BEGIN SUPPLIED INFORMATION

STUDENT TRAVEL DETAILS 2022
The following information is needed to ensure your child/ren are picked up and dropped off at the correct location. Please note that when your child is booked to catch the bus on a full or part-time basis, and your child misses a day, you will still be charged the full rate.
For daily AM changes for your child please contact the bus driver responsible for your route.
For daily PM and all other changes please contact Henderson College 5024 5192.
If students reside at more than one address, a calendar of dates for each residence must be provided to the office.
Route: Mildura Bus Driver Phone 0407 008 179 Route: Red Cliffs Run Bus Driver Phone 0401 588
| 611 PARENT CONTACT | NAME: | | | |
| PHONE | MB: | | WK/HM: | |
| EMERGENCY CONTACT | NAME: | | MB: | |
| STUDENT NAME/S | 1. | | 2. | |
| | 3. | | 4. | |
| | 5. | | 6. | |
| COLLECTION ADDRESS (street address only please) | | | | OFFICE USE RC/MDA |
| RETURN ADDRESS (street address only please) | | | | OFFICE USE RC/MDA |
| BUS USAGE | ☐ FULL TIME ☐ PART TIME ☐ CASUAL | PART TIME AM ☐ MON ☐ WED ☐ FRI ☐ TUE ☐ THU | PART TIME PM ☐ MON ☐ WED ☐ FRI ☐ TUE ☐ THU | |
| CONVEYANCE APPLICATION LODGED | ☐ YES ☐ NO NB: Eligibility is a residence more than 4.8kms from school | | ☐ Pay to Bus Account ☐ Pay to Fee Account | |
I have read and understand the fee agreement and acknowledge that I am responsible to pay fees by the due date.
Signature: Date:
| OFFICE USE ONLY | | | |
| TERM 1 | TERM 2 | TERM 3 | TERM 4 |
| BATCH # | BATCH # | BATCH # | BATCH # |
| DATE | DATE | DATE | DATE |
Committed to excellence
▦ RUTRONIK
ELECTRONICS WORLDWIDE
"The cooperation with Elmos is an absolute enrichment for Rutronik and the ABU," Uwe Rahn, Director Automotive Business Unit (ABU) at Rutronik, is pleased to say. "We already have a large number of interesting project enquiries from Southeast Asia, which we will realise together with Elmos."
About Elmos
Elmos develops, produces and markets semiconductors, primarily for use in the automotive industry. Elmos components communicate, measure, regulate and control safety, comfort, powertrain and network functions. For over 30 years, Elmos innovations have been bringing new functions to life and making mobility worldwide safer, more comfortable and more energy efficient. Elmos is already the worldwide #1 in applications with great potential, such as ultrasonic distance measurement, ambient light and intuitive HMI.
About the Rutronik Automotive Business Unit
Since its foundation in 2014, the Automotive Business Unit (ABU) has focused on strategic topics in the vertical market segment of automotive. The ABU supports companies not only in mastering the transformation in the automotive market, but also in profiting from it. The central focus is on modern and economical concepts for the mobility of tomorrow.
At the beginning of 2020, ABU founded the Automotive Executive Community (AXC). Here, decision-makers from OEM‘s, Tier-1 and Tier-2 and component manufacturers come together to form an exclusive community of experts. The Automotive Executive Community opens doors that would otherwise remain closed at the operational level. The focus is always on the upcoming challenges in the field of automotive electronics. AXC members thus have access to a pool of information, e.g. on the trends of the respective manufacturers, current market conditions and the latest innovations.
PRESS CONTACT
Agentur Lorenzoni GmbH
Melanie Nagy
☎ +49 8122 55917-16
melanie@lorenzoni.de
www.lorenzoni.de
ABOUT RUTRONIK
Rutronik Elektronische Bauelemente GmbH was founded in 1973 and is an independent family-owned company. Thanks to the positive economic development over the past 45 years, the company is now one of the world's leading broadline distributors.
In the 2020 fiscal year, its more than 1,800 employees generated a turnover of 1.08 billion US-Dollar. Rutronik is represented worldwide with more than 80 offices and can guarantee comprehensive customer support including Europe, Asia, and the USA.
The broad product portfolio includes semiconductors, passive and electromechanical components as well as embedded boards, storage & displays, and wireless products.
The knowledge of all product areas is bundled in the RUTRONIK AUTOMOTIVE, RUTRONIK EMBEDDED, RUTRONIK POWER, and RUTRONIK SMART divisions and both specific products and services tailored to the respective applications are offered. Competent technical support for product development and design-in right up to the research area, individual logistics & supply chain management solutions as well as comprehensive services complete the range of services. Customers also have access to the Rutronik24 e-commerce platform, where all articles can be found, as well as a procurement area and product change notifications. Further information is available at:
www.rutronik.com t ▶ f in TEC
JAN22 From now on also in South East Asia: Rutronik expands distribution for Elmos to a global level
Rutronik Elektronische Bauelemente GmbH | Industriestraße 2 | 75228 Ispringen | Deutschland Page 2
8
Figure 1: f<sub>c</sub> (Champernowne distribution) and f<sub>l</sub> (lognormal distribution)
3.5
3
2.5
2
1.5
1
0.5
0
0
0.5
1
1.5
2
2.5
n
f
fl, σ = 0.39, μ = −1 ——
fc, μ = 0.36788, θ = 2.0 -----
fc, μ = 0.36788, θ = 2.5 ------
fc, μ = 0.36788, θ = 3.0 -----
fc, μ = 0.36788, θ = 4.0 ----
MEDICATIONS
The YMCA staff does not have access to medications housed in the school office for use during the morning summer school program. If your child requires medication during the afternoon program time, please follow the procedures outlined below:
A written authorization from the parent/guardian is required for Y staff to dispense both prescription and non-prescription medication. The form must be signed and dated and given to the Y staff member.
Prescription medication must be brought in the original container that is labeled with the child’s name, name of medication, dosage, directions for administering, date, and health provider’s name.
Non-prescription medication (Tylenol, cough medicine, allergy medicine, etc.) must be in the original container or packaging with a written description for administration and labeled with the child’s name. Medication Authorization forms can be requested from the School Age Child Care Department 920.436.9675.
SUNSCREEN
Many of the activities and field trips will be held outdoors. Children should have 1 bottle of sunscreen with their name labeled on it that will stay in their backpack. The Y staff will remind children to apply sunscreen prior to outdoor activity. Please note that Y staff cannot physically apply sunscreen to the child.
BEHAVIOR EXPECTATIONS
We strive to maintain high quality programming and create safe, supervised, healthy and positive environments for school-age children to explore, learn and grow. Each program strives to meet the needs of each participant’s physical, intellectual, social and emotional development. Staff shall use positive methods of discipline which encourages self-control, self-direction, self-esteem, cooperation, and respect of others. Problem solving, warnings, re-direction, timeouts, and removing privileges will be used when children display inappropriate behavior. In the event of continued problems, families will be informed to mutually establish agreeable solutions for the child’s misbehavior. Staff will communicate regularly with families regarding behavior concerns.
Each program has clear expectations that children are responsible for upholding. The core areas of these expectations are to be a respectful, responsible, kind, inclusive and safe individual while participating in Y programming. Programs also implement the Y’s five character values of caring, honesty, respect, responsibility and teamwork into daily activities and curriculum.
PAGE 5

END SUPPLIED INFORMATION

> WORK REQUIRED
Taking the entries above, write out exactly each line from the one holding "A written authorization" to the one holding "Non-prescription medication (Tylenol, cough", both included, and stop there.

> EXERCISE ANSWER
A written authorization from the parent/guardian is required for Y staff to dispense both prescription and non-prescription medication. The form must be signed and dated and given to the Y staff member.
Prescription medication must be brought in the original container that is labeled with the child’s name, name of medication, dosage, directions for administering, date, and health provider’s name.
Non-prescription medication (Tylenol, cough medicine, allergy medicine, etc.) must be in the original container or packaging with a written description for administration and labeled with the child’s name. Medication Authorization forms can be requested from the School Age Child Care Department 920.436.9675.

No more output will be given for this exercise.